Aku terdiam, tak menganggukan kepala. Kepalaku terasa kosong, wajahku juga tanpa ekspresi, hanya datar.

“Lun ..., ada masalah apa sih? Muka lo jadi aneh, tapi engga jelek. Cuma aneh aja, kusut,” kata Atta yang masih berdiri di depan meja, menangkup kedua tangannya di atas meja.

Seragamnya lecak, tak dimasukan ke dalam celana dan kemeja tak dikancinginya. Rambutnya juga acak-acakan, basah, pelu keringat menetes. Sepertinya dia habis olahraga.

“Deluna,” panggilnya, membuatku mengedipkan mata cepat-cepat. Aku tergagap.

“Yuk, gue haus.”

Akhirnya kami jalan beriringan menuju kantin.

“Lo mau makan apa? Gue laper, eh iya, omong-omong dikit lagi lo ulang tahun, ya?” tanya Atta dengan matanya mencari tempat duduk, diraihnya tanganku dan dia membawaku untuk duduk di pojok barat kantin.

“Lo duduk di sini, gue pesan makanan dulu. Bakso? Syomai? Atau ah, iya. Kesukaan lo aja,” katanya yang langsung pergi tanpa menatapku.

Aku duduk di meja yang dipilihnya, menghadap ke arah lapangan.
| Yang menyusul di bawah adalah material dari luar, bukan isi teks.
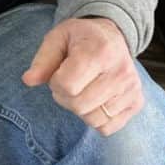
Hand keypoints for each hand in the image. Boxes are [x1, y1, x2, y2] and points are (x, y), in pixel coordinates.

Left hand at [22, 17, 143, 135]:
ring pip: (93, 119)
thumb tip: (28, 80)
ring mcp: (131, 89)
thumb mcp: (57, 38)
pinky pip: (107, 128)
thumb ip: (43, 60)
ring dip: (79, 109)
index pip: (67, 86)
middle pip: (79, 105)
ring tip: (82, 89)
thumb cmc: (80, 38)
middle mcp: (121, 71)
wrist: (112, 36)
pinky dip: (95, 119)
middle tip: (69, 83)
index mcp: (101, 51)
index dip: (55, 83)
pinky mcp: (137, 102)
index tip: (59, 72)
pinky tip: (95, 100)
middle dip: (65, 97)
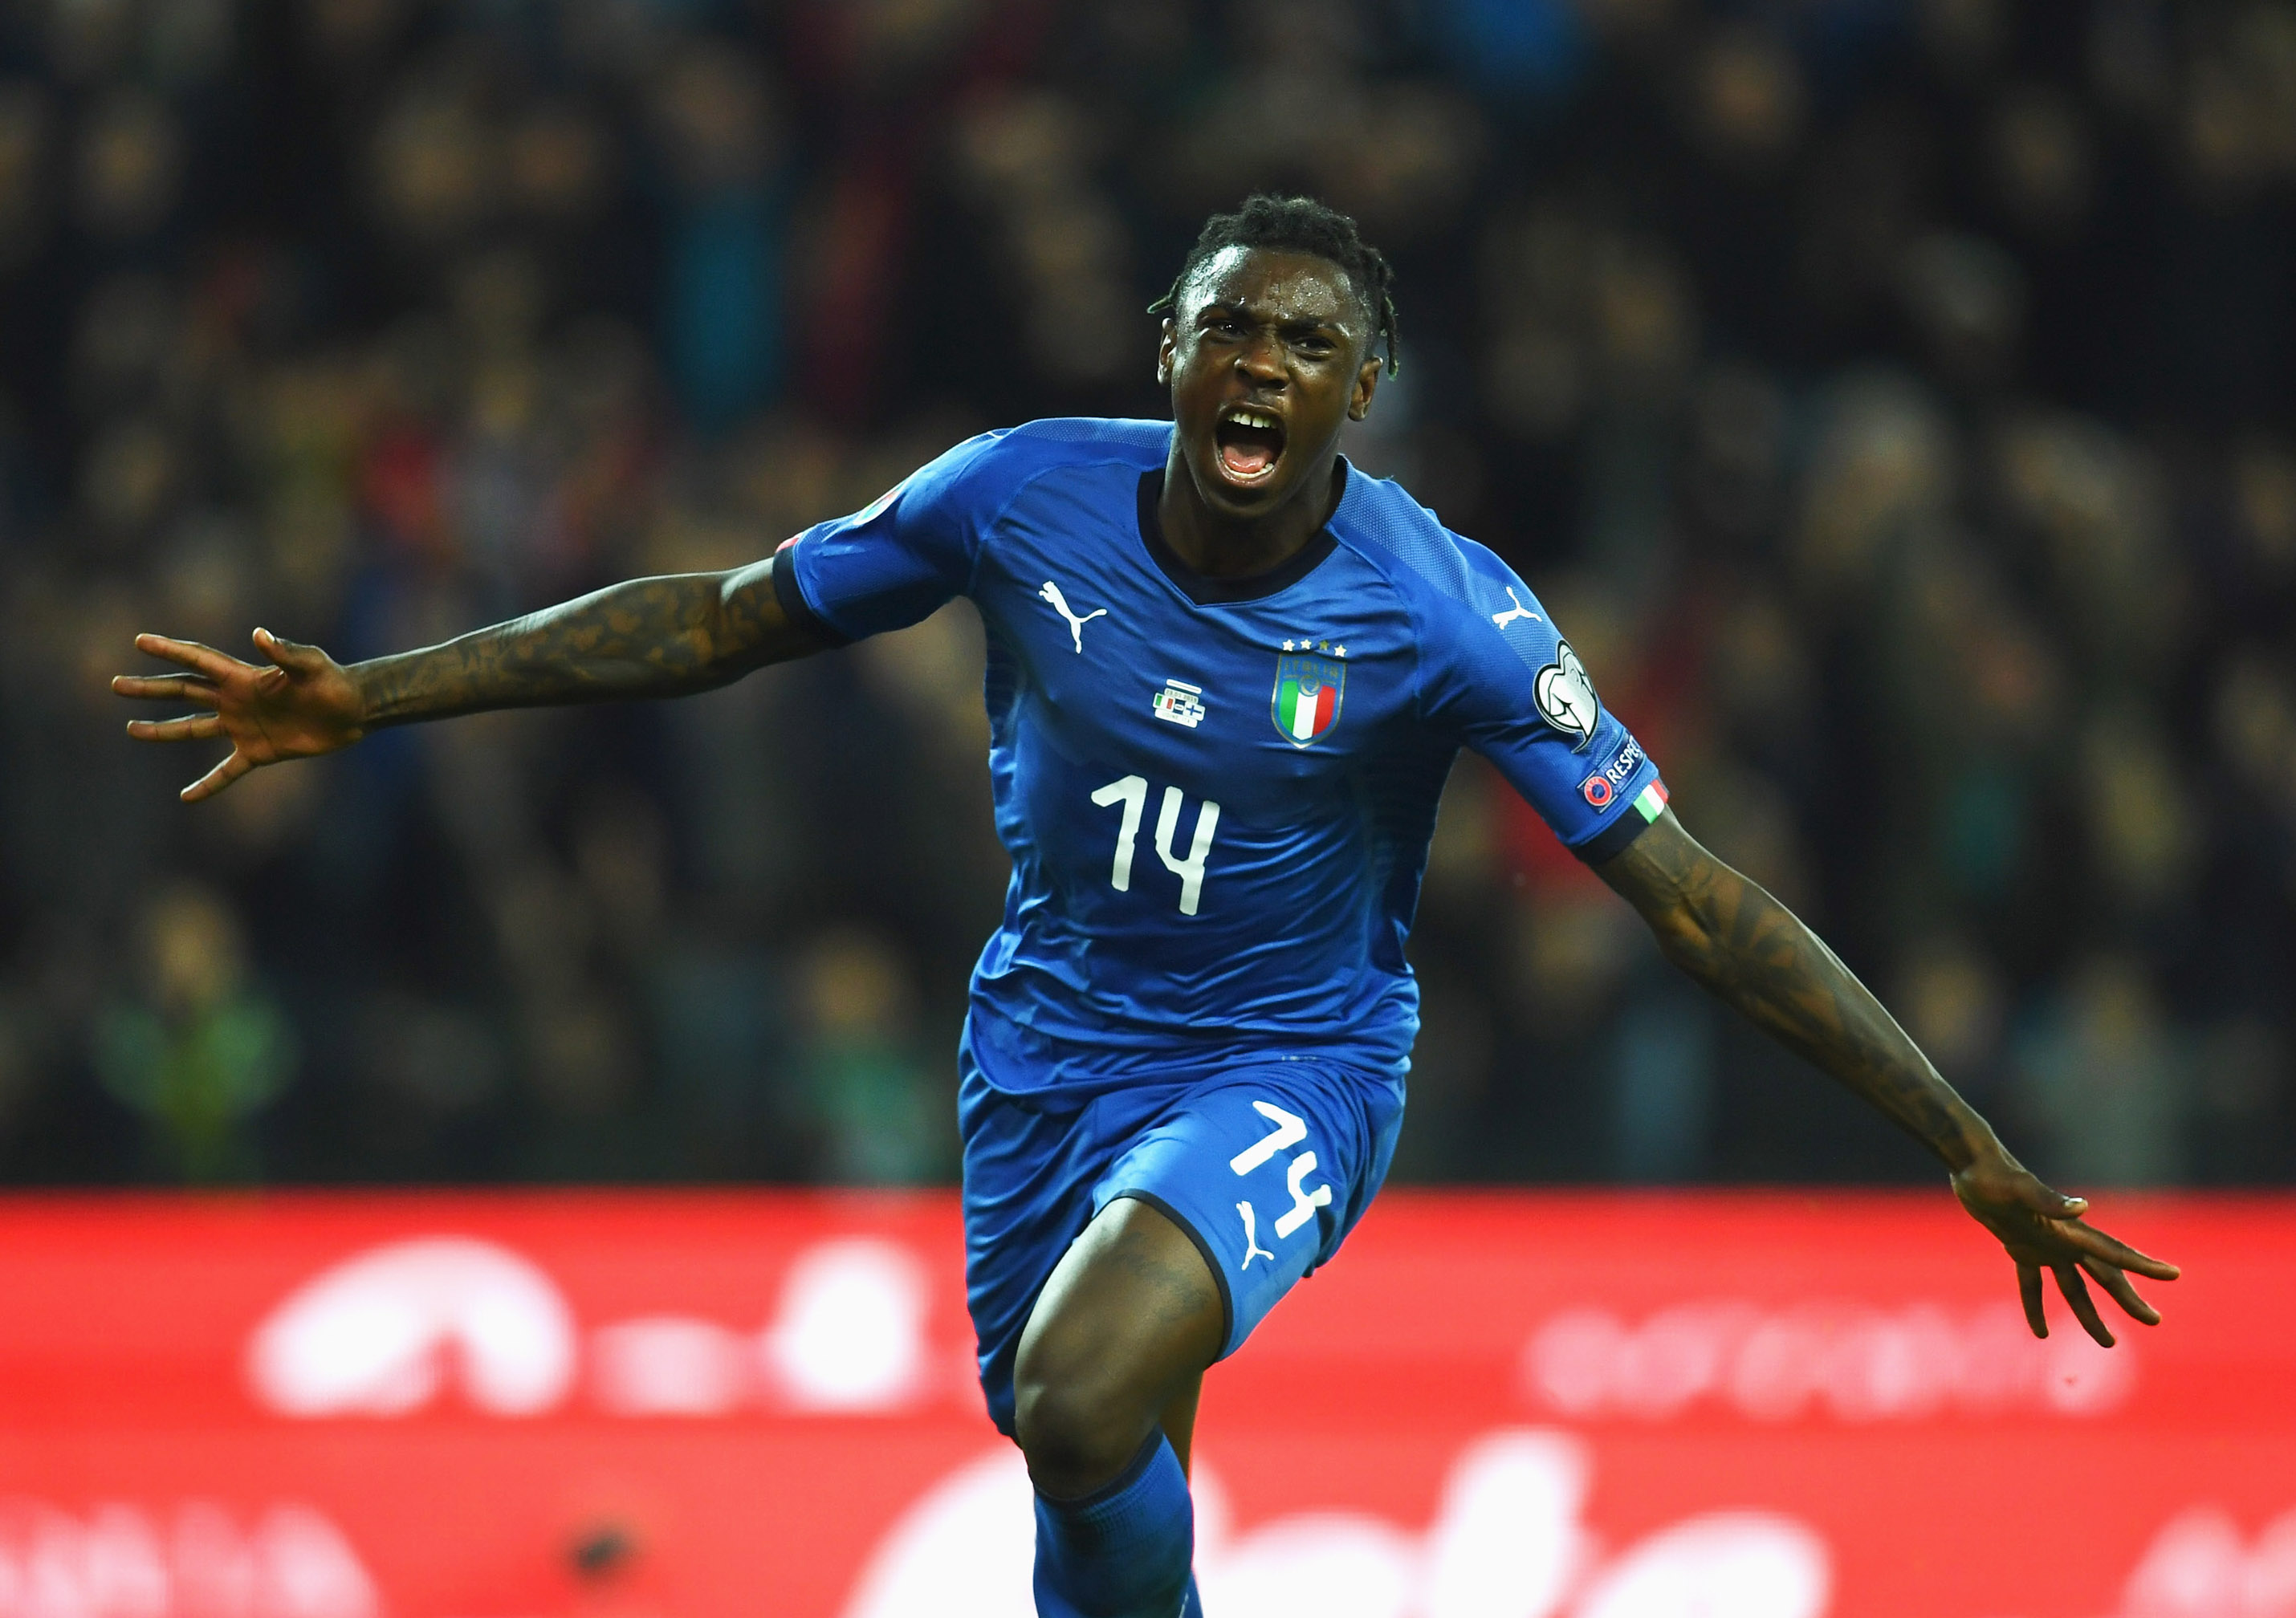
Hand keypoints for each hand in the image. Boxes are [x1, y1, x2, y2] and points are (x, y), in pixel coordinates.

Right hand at [112, 629, 364, 800]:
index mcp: (243, 677)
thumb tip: (259, 635)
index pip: (198, 662)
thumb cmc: (334, 682)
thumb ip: (284, 653)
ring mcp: (244, 726)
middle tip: (116, 685)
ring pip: (194, 729)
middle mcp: (237, 700)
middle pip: (184, 693)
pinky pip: (226, 771)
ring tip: (131, 730)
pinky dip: (208, 785)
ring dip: (164, 730)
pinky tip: (186, 797)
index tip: (140, 641)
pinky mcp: (259, 751)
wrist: (354, 712)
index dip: (170, 651)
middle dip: (151, 689)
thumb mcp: (310, 665)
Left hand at [1951, 1149, 2179, 1346]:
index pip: (2114, 1252)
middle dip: (2128, 1298)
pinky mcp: (2020, 1247)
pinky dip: (2036, 1306)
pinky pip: (2033, 1283)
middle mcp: (2063, 1238)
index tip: (2173, 1274)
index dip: (2143, 1265)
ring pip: (2073, 1287)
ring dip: (2088, 1314)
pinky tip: (2040, 1332)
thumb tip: (2082, 1207)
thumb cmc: (1992, 1174)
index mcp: (2069, 1229)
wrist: (1968, 1164)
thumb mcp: (2016, 1189)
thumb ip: (2046, 1199)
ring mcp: (2043, 1244)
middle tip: (2155, 1320)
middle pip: (2103, 1274)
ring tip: (2108, 1342)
Nun jauh di sana banyak anak-anak basket sedang berusaha memasukan bola itu ke ring, mereka bermain di bawah terik matahari.
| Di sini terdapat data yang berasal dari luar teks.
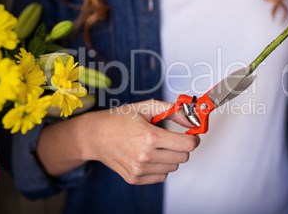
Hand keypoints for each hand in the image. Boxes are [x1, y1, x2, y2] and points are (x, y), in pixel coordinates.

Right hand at [82, 100, 199, 184]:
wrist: (94, 136)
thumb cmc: (118, 120)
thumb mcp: (145, 107)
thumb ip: (172, 111)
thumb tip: (191, 118)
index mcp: (149, 136)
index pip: (187, 145)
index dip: (192, 138)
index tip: (190, 134)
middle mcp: (145, 156)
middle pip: (183, 157)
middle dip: (182, 146)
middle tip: (172, 138)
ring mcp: (139, 169)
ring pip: (173, 167)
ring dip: (170, 156)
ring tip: (157, 146)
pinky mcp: (134, 178)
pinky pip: (161, 176)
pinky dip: (160, 166)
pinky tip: (150, 155)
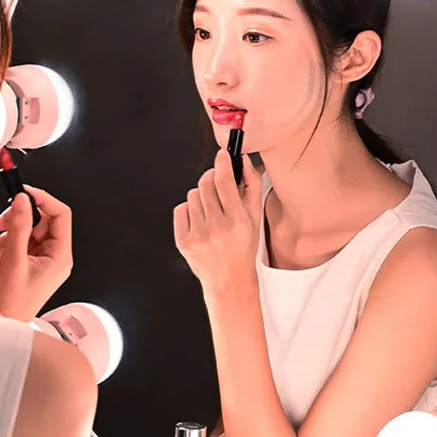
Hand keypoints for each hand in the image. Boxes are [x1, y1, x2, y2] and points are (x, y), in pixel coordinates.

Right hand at [0, 185, 72, 322]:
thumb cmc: (10, 306)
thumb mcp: (13, 260)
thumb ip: (19, 227)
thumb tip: (23, 201)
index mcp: (61, 257)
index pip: (61, 215)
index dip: (43, 200)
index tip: (25, 192)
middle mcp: (56, 258)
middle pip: (43, 220)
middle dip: (21, 218)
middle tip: (3, 220)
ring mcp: (43, 261)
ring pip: (30, 230)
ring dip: (10, 231)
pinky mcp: (31, 264)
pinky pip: (22, 242)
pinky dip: (7, 243)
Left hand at [173, 150, 262, 295]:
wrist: (229, 281)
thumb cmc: (244, 248)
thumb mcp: (255, 219)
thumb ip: (251, 187)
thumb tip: (243, 160)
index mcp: (238, 221)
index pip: (225, 181)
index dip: (222, 163)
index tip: (222, 155)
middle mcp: (217, 228)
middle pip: (206, 184)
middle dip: (211, 178)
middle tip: (217, 184)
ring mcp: (198, 236)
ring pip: (192, 195)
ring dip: (201, 197)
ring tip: (211, 211)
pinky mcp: (183, 242)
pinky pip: (180, 210)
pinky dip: (189, 211)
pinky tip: (200, 221)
Artaka Seiji, ketua kelas di kelasku, dia juga ketua di tim basket. Dia teman sebangkuku dari hari pertama kami sekolah kelas satu. Dia juga selalu bercerita tentang basketnya, atau teman-teman segengannya, terlebih dengan sifatnya yang ramah bersahaja, suka menolong sampai satu sekolahan menyebutnya sebagai King Resquer.

Dia tiba dalam sepuluh menit, membawakan dua piring batagor dan dua air mineral botol di dalam plastik, Ata tahu aku senang dengan batagor.

“Ada masalah?” tanya Ata menyendok makanannya untuk masuk ke dalam mulut. Ata menatapku, tanpa memandang ke mana-mana. Dia serius.

“Engga ada.”

“Bohong. Dosa lho, Lun. Tahu karma ‘kan?”

“Ta, Luna engga mau bercanda,” kataku menghela napas.

“Gue juga engga mau bercanda, coba deh jangan di pendam gitu, gue juga tahu masalah lo engga jauh-jauh dari masalah keluarga,” jelasnya sambil sibuk menyuapi mulutnya dengan batagor.

“Ata udah tahu, kenapa tanya?”

“Minta kepastian aja. Kan engga enak jadi sok tahu gitu. Engga baik mendahului pikiran orang yang lagi banyak masalah. Lagipula, kasus tentang kekeluargaan itu engga pernah jauh-jauh. Lo ada, gue juga gitu. Jangan dipendam, sayang-sayang hidup lo cuma buat pendam beban sendiri,” jelasnya yang membuatku bungkam. Dia memang benar, tapi mungkin tidak seratus persen benar.

“Gue engga tahu kalau lo itu ternyata masih suka diem-dieman sama gue, kita udah kelas tiga, Lun. Tapi masih aja mirip orang asing,” katanya lagi, menaruh sendok itu di atas piring. Matanya penuh selidik.